UPDATE: I forget to mention that Rams took notes on the talk.
Jordan T. Cox:
Good audio clip. I love itconversations.
comment at 26. July 2005
Paul M. Jones:
Wow. Exceptionally good. I especially like the illustration during the Q&A at the end describing RSS1 vs RSS2 and his skepticism of top-down ontologies. Thanks for the pointer, and for the Lesscode site.
comment at 26. July 2005
iterating toward openness » Blog Archive » Adam Bosworth on the Future:
[…] Lots going around late today about Adam Bosworth’s closing keyonte (links to audio) at the MySQL conference. I enjoyed Ryan Tomayko’s writeup most, especially this deceiving simple line: Systems that were designed through observation of the web and/or in adherence to the core principles of the web must be more suitable to the web than those that were not. This recognition will either make or break the entire open education movement, including eduCommons and the OpenCourseWares. […]
pingback at 27. July 2005
Ludo|Blog » Lesscode:
[…] L’ho consigliato su Qix qualche tempo fa ma non fa male ripeterlo qui: se vi interessa l’evoluzione prossima futura del Web e volete controbilanciare un po’ i troppi post di PR o dei soliti egomaniaci, fatevi un giro su lesscode.org. Particolarmente consigliati: Web Thinking, Web Architecture Roundup, Motherhood and Apple Pie. […]
pingback at 28. July 2005
Don’t take your memes to town [@lesscode.org]:
[…] What’s interesting in all this, is that while the toolsets and technologies are surely getting better, core Web architecture isn’t changing that much. What’s really happening is that people’s ability to innovate is improving - that seems to come about by accepting Web thinking. In short - instead of trying to make the Web a good place for your business or technology to function, adapt your business or technology to function well on the Web. […]
pingback at 07. August 2005
meaningful chunks » Blog Archive » it conversations: adam bosworth - mysql users conference:
[…] via web thinking (with bonus feynman quotes) [@lesscode.org] […]
pingback at 08. September 2005
Mike Watkins:
To be fair, there are still some older folks kicking about the industry who remember simplicity… if you go back 20 years, there were less-code type solutions back then - simple message passing, files, straightforward data structures, because in some cases that’s all we had.
The web made simple ubiquitous and potentially homogenous, and then, unsurprisingly, vendors (all the people Bosworth worked for) have been working hard to make it more complicated than it needs to be.

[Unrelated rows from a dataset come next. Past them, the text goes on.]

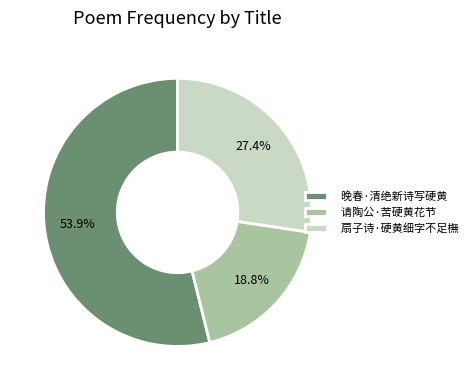

What is the smallest slice in the pie chart?

请陶公·苦硬黄花节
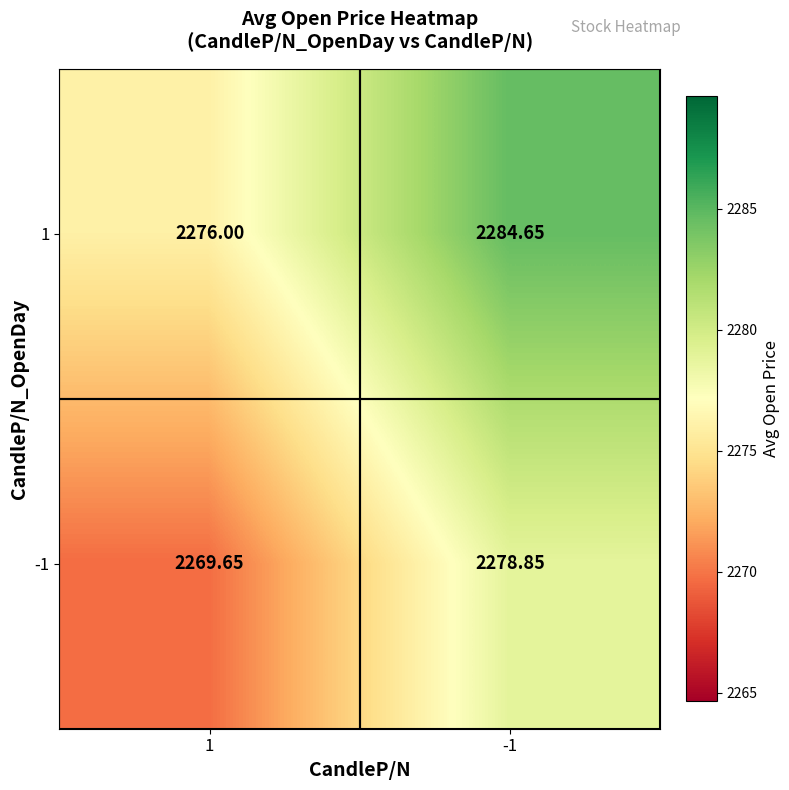

Between 1 and -1, which is larger?

-1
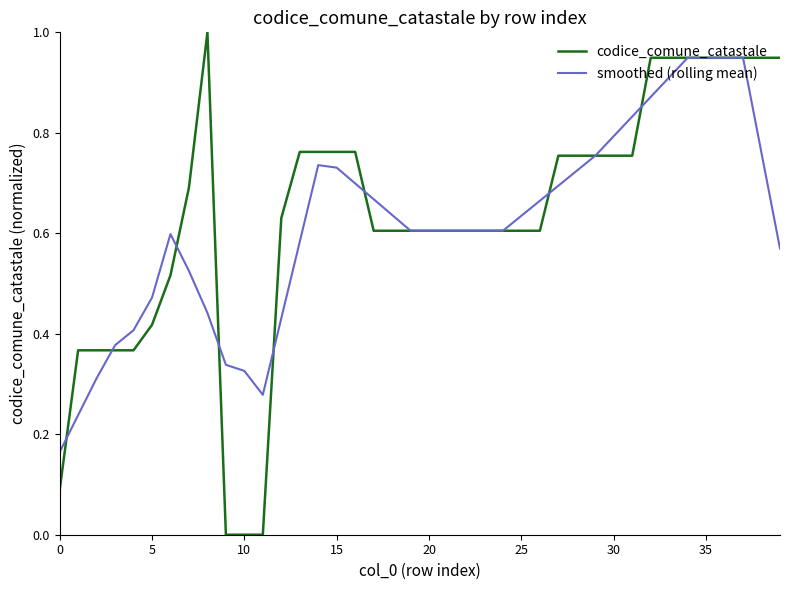

What are all the series names shown in the legend?

codice_comune_catastale, smoothed (rolling mean)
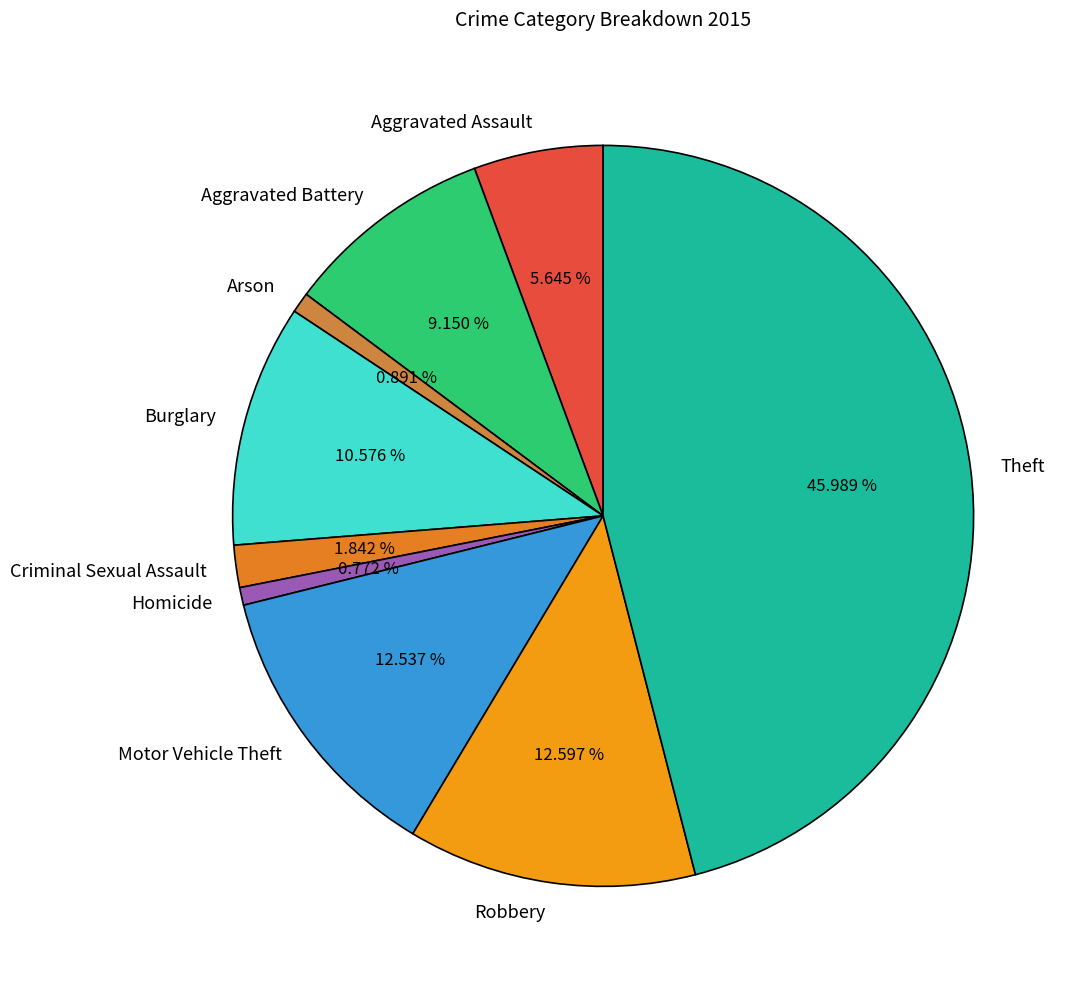

Does Robbery represent more than half of the total?

No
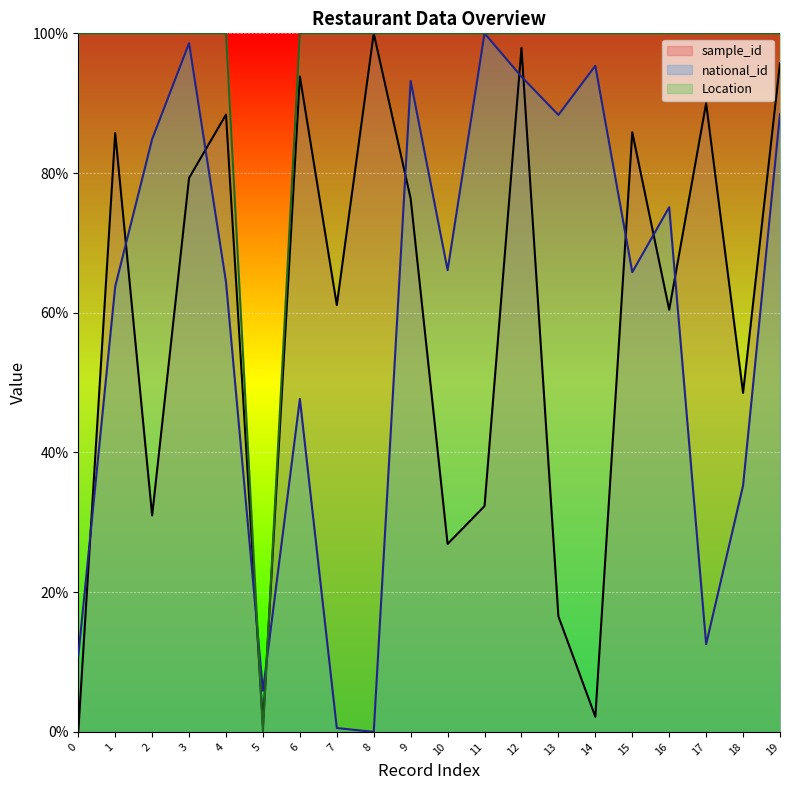

Does the chart display data point markers on the line(s)?

No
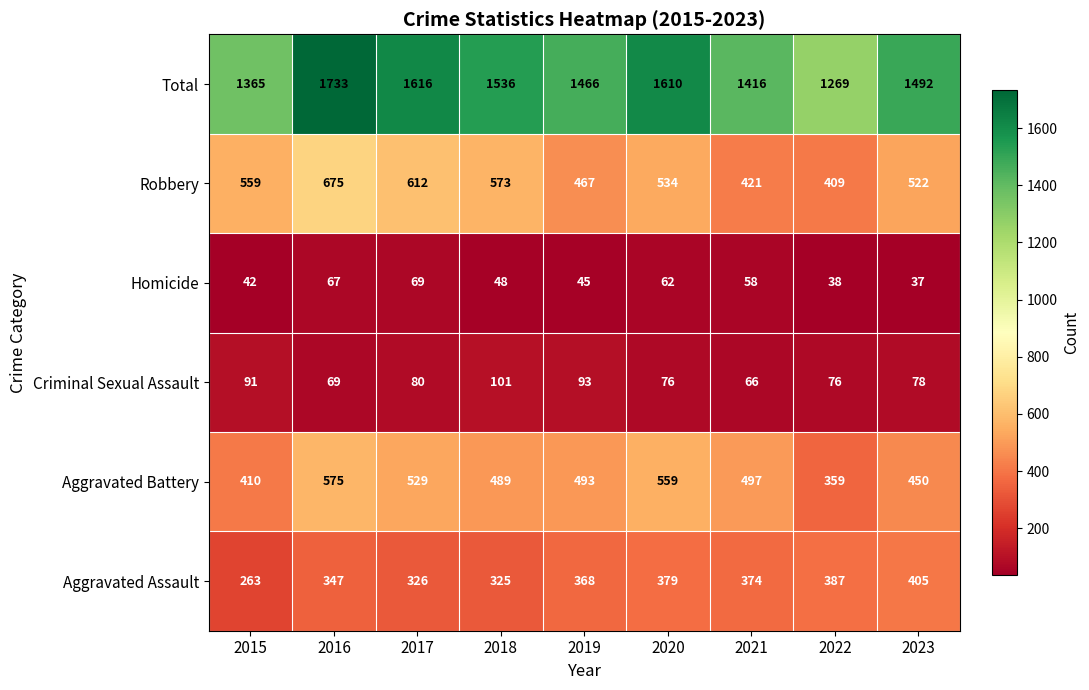

Which series has the largest range (max minus min)?

Total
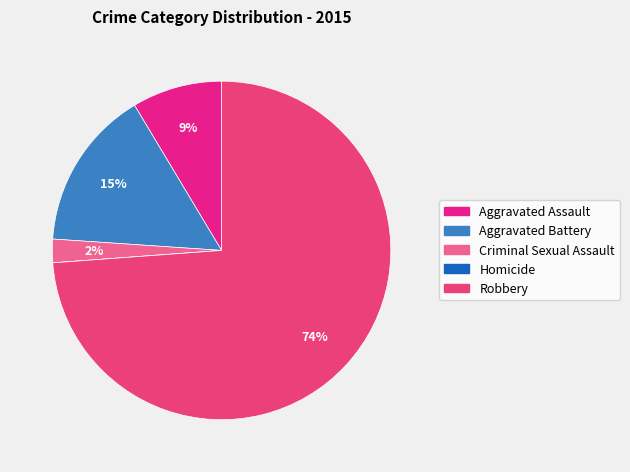

Do Aggravated Battery and Aggravated Assault together represent more than half of the pie?

No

I can see why some shops will resist change, in part it will be as a result of some of the real pain and horror storys out there. I’ve seen some pretty big projects go off the rails thanks to Microsoftitecture, or, perhaps more fairly put, theme-of-the-day architecture. On one very large product development I’m aware of, Microserfs pushed an agenda and the older, experienced, sane folks hesitated in pushing back. Hundreds of person-years of development later, they scrapped the “pass everything between every object known to man as xml” architecture (performance well and truly sucked) and went largely back to what they’d been doing, successfully, before.